On Nov 3, 2005, at 12:20 AM, NAKAMURA, Hiroshi wrote:

> Of course we usually start CSV parser with String#split, String#scan,
> then RegExp.  Me, too.  The initial ruby book published in 1999  
> contains
> 4 types of csv_split methods.  Matz, too.
>
> The reasons why the current csv.rb has its state machine are;
>  * parsing IO without exhausting memory

I'm not sure I understand this one.  If you run into a construct like:

field1,feild2,"... a whole lot of data that never ends with another  
closing quote...

You will need to keep reading looking for that closing quote just  
like the Regexp version will, right?

>  * coverage measurement

Forgive my ignorance.  What does this mean?

>  * fs and rs customize

I've been looking into this for FasterCSV.

The Regexp can have the field separator interpolated in and it should  
work for any value that isn't a " or part of the row separator.  The  
row separator will just be fed to gets() so again, any sane value  
(including \r, \n, and \r\n) will work just fine.

> You can parse IO with RegExp.  IO#gets, scan with RegExp, concatenate
> the rest with the next line and continue.  It should be faster and it
> can be clearer(?) than the current csv.rb.

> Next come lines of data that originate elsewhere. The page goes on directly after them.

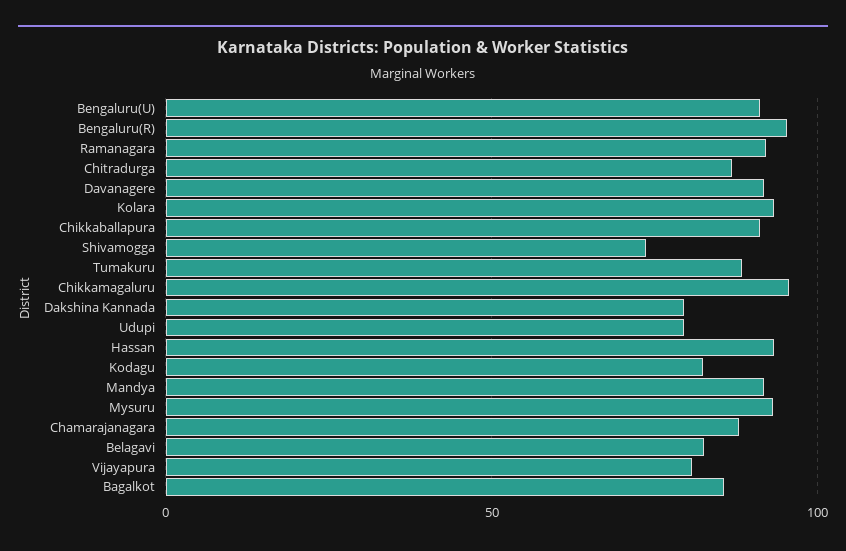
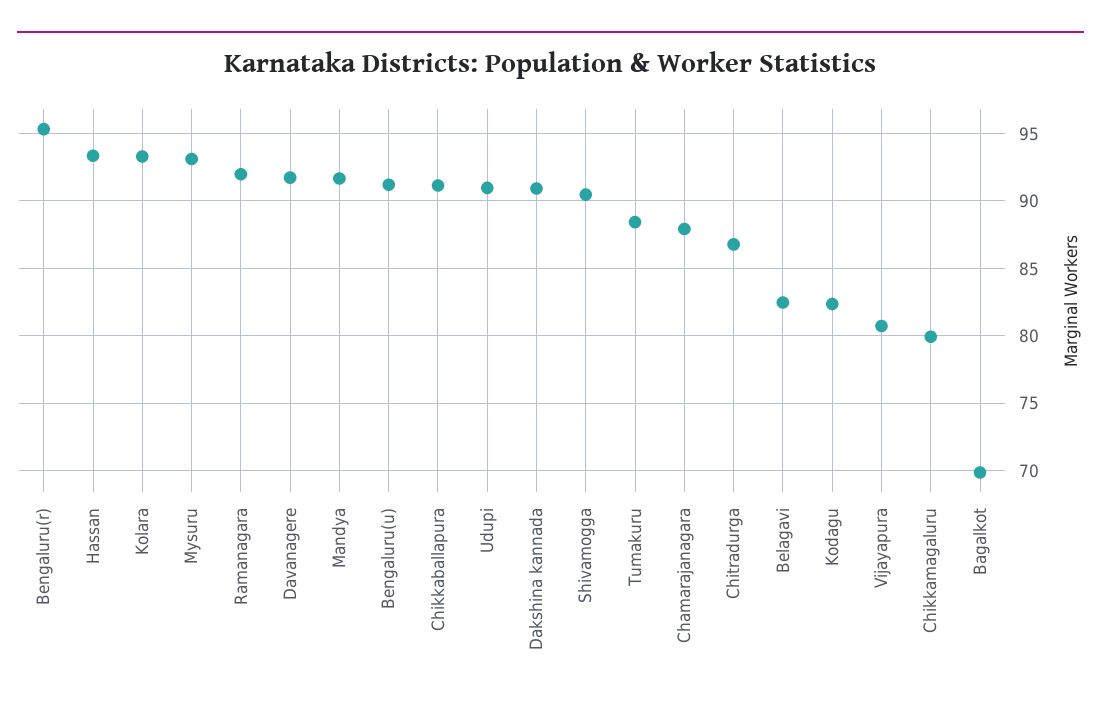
  {
    "Bengaluru(U)": 91,
    "Bengaluru(R)": 95.5,
    "Ramanagara": 92,
    "Chitradurga": 87,
    "Davanagere": 91.5,
    "Kolara": 93.5,
    "Chikkaballapura": 91,
-   "Shivamogga": 75,
+   "Shivamogga": 90.5,
    "Tumakuru": 88.5,
-   "Chikkamagaluru": 95,
+   "Chikkamagaluru": 80,
-   "Dakshina Kannada": 80,
+   "Dakshina Kannada": 91,
-   "Udupi": 80,
+   "Udupi": 91,
    "Hassan": 93.5,
    "Kodagu": 82.5,
    "Mandya": 91.5,
    "Mysuru": 93,
    "Chamarajanagara": 88,
    "Belagavi": 82.5,
    "Vijayapura": 80.5,
-   "Bagalkot": 85
+   "Bagalkot": 70
  }

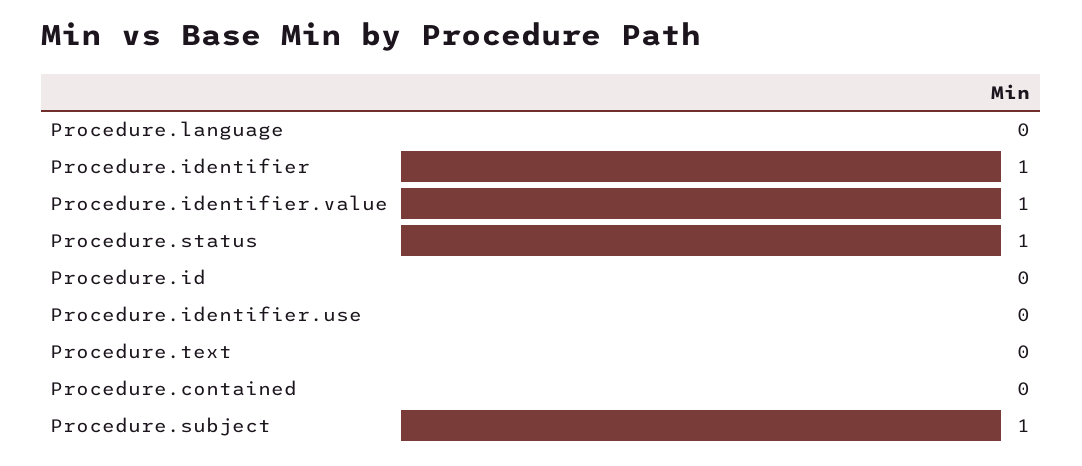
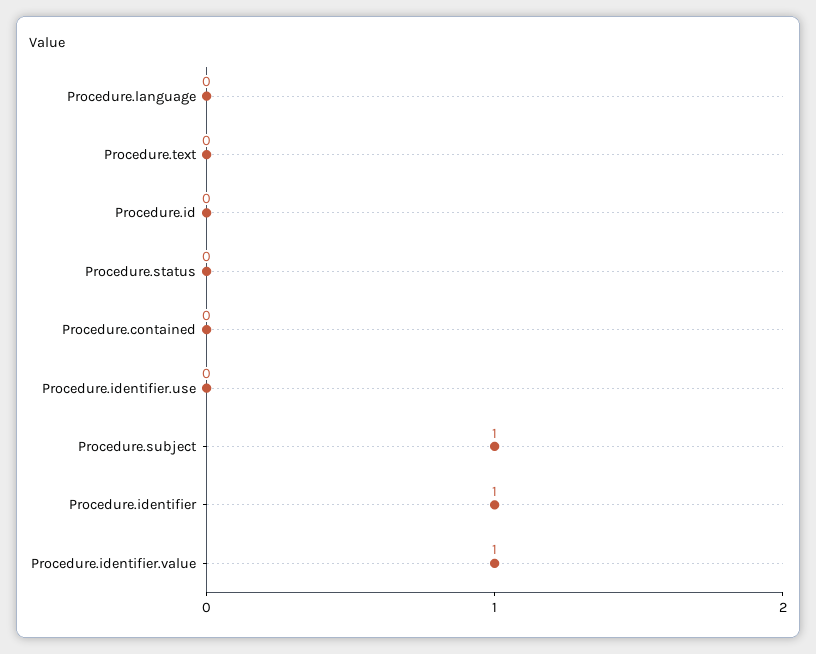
  {
    "Procedure.language": 0,
    "Procedure.identifier": 1,
    "Procedure.identifier.value": 1,
-   "Procedure.status": 1,
+   "Procedure.status": 0,
    "Procedure.id": 0,
    "Procedure.identifier.use": 0,
    "Procedure.text": 0,
    "Procedure.contained": 0,
    "Procedure.subject": 1
  }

That's my hope.  I'm working on it now.

I do very much appreciate your work though.  I've used your CSV  
module many, many times.  Honestly, I've never had a problem with its  
speed, but I don't parse a lot of massive CSV.  It's clear some  
people do though and the truth is, I believe we can give it a boost.   
We'll see...

James Edward Gray II

P.S.  I am working on FasterCSV, but I'm swamped this week and off on  
vacation starting Monday.  I'll get something out as soon as  
possible.  Hopefully in about two more weeks...